The Use of Synthetic Data to Train AI Models: Opportunities and Risks for Sustainable Development

Tshilidzi Marwala; Serge Stinckwich

The Use of Synthetic Data to Train AI Models: Opportunities and Risks for Sustainable Development

This technology brief explores the potential of synthetic data to accelerate the attainment of the SDGs through AI in the Global South.

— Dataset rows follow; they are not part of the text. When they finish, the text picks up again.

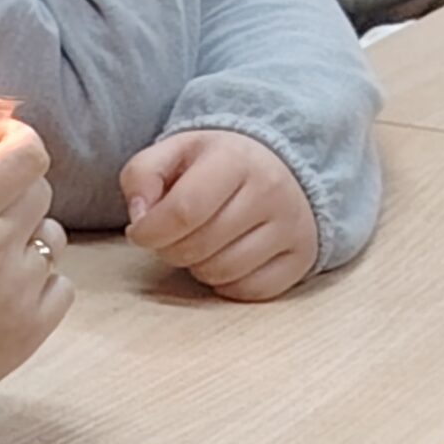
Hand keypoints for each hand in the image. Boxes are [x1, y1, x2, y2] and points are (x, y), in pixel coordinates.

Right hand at [0, 100, 70, 443]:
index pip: (26, 153)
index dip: (17, 140)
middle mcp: (1, 246)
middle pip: (40, 190)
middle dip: (14, 184)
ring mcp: (21, 291)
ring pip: (52, 238)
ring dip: (28, 233)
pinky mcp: (30, 333)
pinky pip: (61, 287)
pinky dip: (41, 280)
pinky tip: (4, 287)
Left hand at [121, 129, 315, 301]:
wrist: (280, 166)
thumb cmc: (217, 164)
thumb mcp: (174, 152)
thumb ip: (142, 175)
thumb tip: (140, 218)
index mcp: (234, 158)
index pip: (183, 211)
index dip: (150, 232)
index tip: (140, 232)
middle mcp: (270, 191)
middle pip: (198, 247)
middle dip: (170, 249)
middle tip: (173, 235)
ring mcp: (291, 226)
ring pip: (222, 273)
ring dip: (197, 267)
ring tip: (201, 243)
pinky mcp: (302, 257)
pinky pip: (250, 291)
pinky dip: (228, 284)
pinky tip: (225, 258)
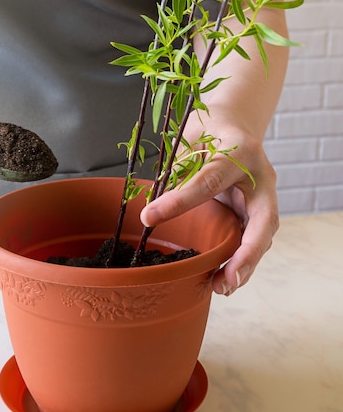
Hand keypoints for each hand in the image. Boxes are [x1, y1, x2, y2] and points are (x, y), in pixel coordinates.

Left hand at [140, 124, 278, 295]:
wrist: (233, 123)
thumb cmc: (207, 128)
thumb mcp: (189, 139)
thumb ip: (176, 169)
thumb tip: (152, 207)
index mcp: (239, 152)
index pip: (208, 181)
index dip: (179, 201)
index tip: (147, 217)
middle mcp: (259, 176)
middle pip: (262, 220)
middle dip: (247, 253)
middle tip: (227, 280)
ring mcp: (263, 195)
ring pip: (262, 235)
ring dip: (245, 265)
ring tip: (222, 288)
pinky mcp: (256, 210)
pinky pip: (252, 237)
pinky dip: (240, 260)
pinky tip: (224, 279)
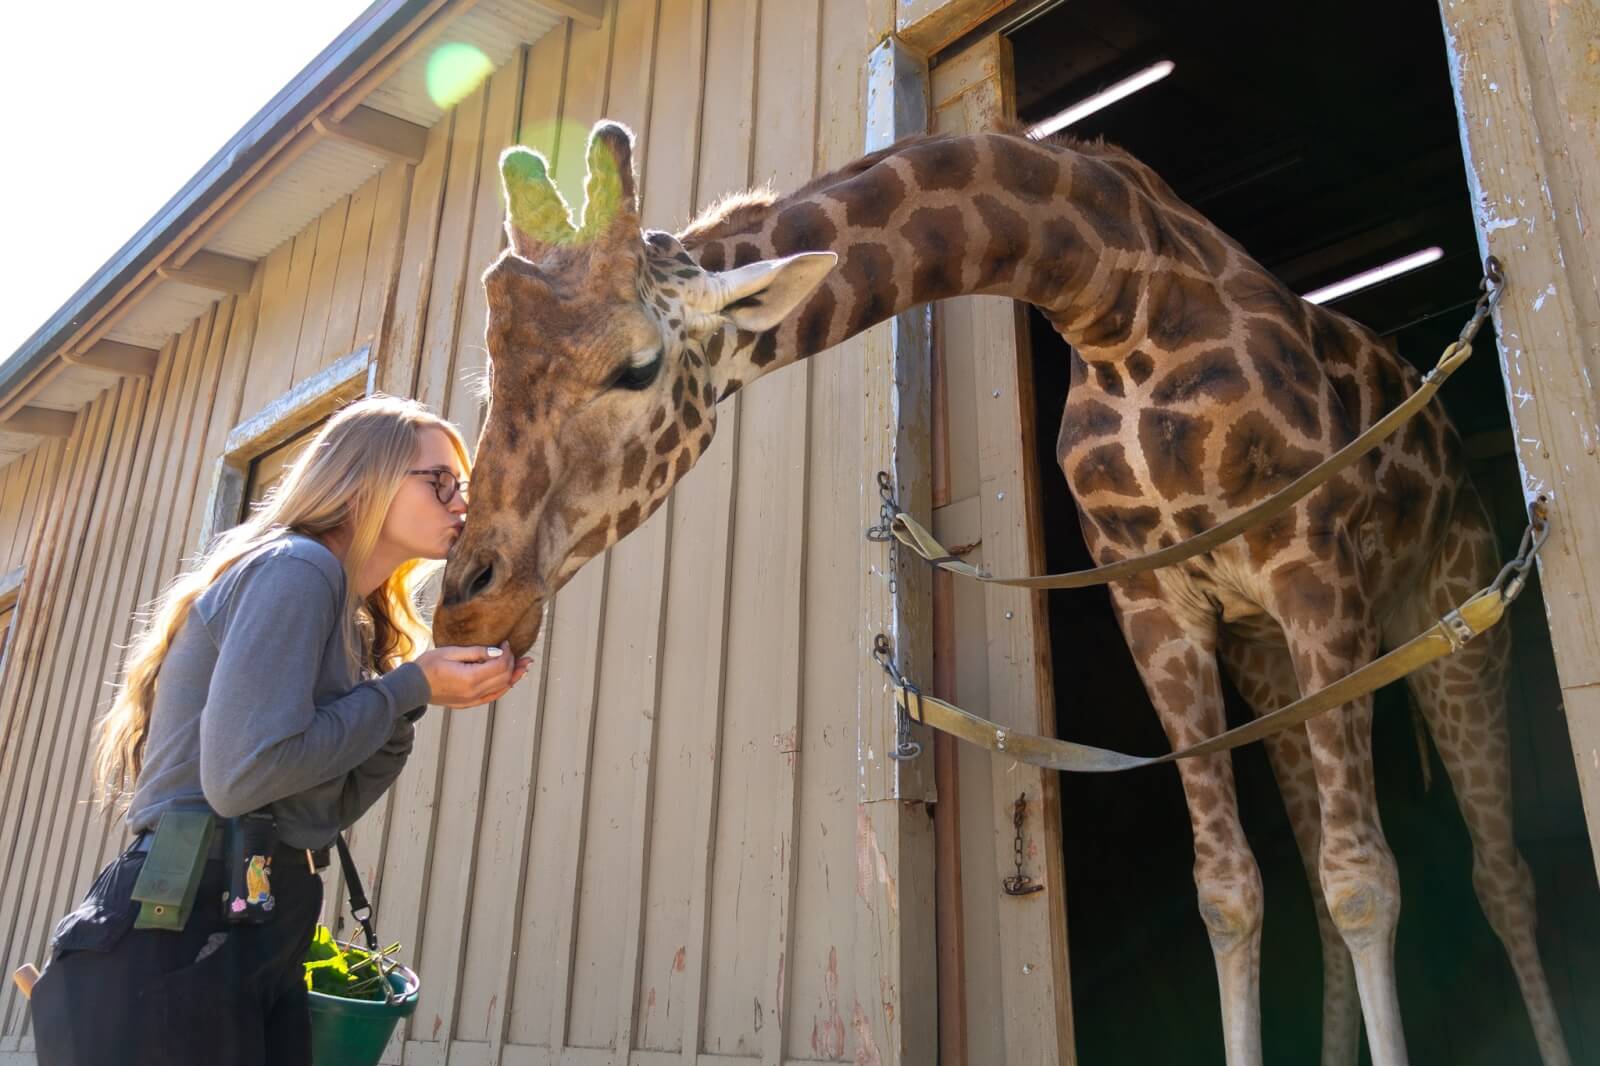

Publication Date: 4 Sep 2023

Authors: Tshilidzi Marwala Eleonore Fournier-Tombs Serge Stinckwich

Using synthetic or artificially generated data in training AI algorithms is a burgeoning practice with significant potential. It can address data scarcity, privacy, and bias issues and raise concerns about data quality, security, and ethical implications. This issue is heightened in the Global South, where data scarcity is much more severe than in the Global North. Synthetic data, therefore, addresses the problem of missing data, leading, in the best case, to better representation of populations in datasets and more equitable outcomes. However, we cannot consider synthetic data to be better or even equivalent to actual data from the physical world. In fact, there are many risks to using synthetic data, including cybersecurity risks, bias propagation, and simply an increase in model error. This technology brief proposes recommendations for the responsible use of synthetic data in AI training and the associated guidelines to regulate the use of synthetic data.